** Material for the task follows **

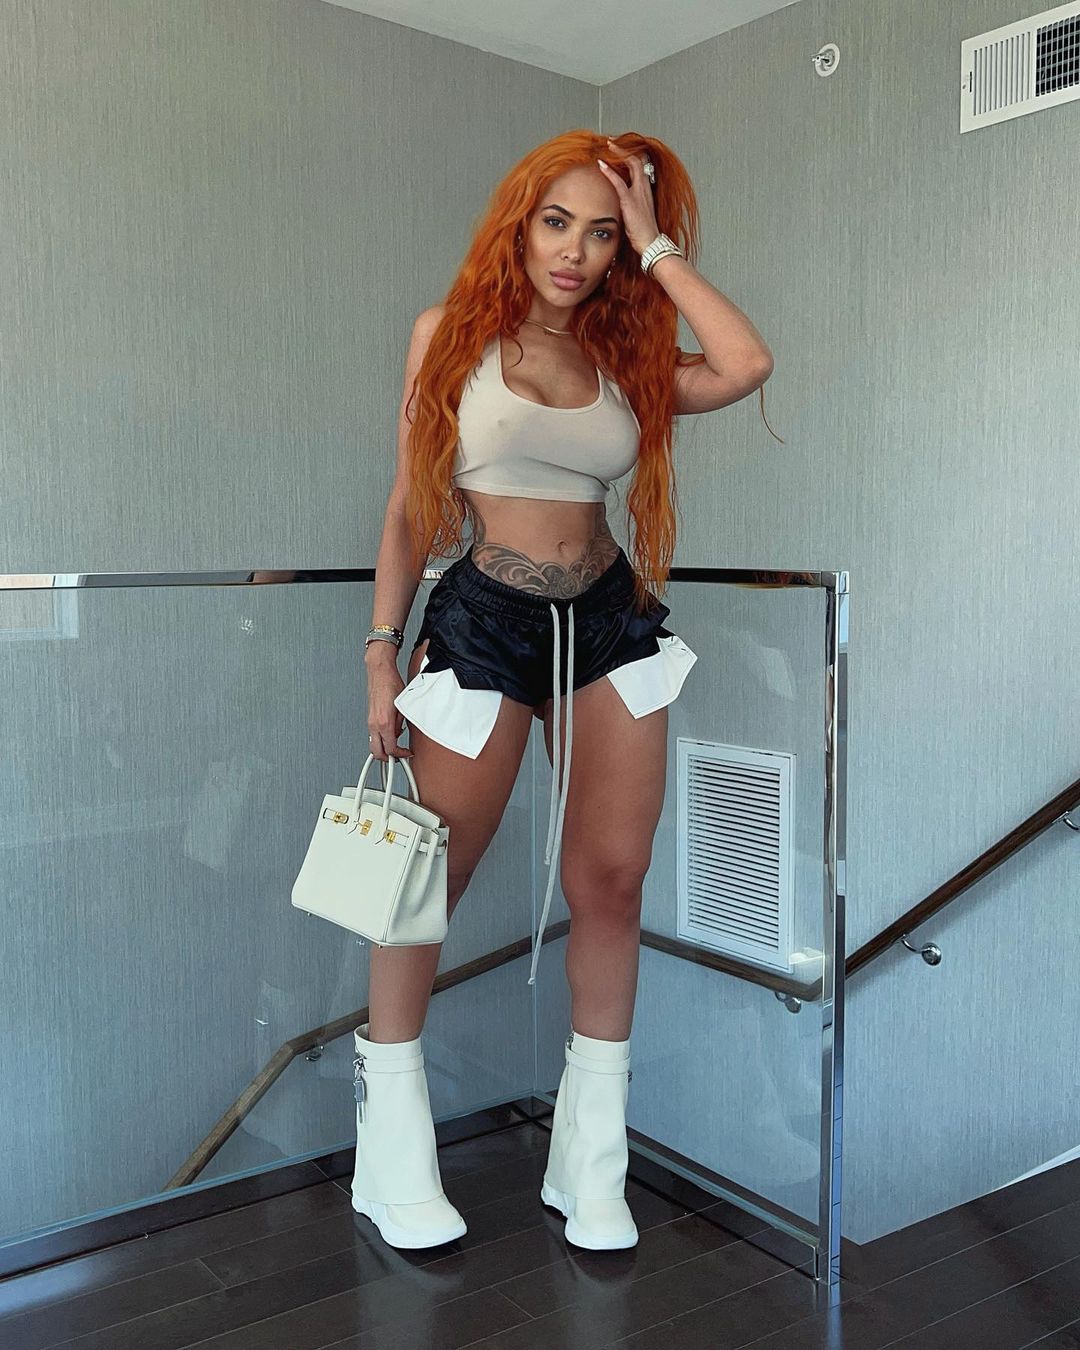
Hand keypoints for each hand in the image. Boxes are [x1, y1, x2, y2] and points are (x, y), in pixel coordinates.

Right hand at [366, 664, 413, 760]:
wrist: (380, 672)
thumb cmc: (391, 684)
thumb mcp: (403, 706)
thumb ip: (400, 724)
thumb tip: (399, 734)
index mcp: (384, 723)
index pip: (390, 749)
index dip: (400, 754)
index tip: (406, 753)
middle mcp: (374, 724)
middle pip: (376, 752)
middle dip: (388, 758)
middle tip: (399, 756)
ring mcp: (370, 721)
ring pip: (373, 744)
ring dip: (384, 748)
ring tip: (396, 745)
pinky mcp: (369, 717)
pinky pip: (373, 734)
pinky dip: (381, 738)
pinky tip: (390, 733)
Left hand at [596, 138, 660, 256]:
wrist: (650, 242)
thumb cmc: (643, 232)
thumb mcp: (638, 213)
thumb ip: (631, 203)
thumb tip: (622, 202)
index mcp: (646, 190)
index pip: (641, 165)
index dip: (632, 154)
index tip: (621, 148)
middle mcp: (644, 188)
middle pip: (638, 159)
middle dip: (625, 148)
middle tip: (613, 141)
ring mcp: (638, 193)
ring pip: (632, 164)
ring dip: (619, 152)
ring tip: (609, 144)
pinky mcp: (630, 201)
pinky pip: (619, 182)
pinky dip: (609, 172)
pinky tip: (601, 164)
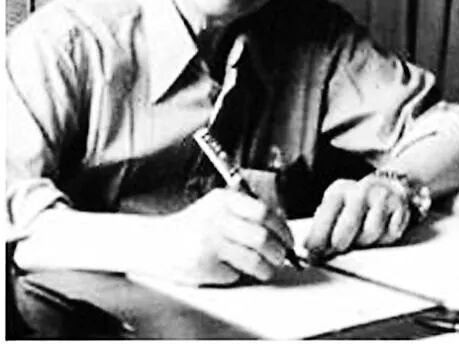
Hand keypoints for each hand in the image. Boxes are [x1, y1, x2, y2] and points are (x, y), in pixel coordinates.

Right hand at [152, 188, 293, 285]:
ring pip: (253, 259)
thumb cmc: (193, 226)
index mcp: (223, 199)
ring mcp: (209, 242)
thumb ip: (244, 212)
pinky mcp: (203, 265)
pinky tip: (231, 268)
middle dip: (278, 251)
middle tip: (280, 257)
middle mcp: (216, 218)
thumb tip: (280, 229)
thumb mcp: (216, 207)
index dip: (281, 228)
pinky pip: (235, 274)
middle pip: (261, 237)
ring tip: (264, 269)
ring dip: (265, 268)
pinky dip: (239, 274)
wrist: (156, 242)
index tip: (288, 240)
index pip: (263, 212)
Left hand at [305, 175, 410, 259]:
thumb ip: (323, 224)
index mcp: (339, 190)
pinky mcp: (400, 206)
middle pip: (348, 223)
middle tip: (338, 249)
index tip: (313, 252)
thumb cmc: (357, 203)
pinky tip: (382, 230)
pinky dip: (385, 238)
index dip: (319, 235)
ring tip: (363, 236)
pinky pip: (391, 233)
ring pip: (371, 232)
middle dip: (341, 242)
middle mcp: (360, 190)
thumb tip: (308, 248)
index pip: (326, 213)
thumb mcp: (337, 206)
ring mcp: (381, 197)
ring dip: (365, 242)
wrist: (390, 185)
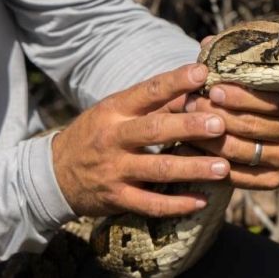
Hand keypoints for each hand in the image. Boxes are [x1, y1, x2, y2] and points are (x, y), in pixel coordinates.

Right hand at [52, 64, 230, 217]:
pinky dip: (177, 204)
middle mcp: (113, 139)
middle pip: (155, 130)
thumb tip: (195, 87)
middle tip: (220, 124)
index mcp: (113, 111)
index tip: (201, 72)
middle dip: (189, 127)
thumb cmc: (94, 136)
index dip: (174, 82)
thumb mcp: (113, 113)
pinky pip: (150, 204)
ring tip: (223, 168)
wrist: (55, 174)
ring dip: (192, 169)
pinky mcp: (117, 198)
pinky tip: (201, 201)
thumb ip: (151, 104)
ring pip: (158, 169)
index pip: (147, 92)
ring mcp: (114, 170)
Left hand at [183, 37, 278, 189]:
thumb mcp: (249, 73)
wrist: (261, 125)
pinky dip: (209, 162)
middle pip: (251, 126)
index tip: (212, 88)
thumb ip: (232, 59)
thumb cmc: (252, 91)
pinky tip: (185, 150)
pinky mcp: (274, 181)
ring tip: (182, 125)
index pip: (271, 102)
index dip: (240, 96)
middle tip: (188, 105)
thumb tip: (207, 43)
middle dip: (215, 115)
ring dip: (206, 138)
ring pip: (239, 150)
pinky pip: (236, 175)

** End of Material for the task **

= Required work =
Transcribe exactly, and only, the lines that extend from the one containing "wrist: (55, 174)" to the end of the records above, inclusive of both.

= Written solution =
wrist: (55, 174)
ring dip: (192, 169)
pinky mcp: (117, 198)
pinky tip: (201, 201)
thumb ip: (151, 104)
ring pip: (158, 169)
index pip: (147, 92)
ring mcp: (114, 170)
Left hand at [183, 37, 278, 189]:
thumb mcp: (249, 73)
wrist: (261, 125)
pinky dip: (209, 162)
middle pip: (251, 126)
index tip: (212, 88)
thumb ip: (232, 59)
thumb cmc: (252, 91)
pinky tip: (185, 150)
pinky mcp: (274, 181)
ring tip: (182, 125)
index pip: (271, 102)
index dip: (240, 96)
middle tip: (188, 105)
thumb tip: (207, 43)
middle dip: (215, 115)
ring dip: (206, 138)
ring pip: (239, 150)
pinky pip: (236, 175)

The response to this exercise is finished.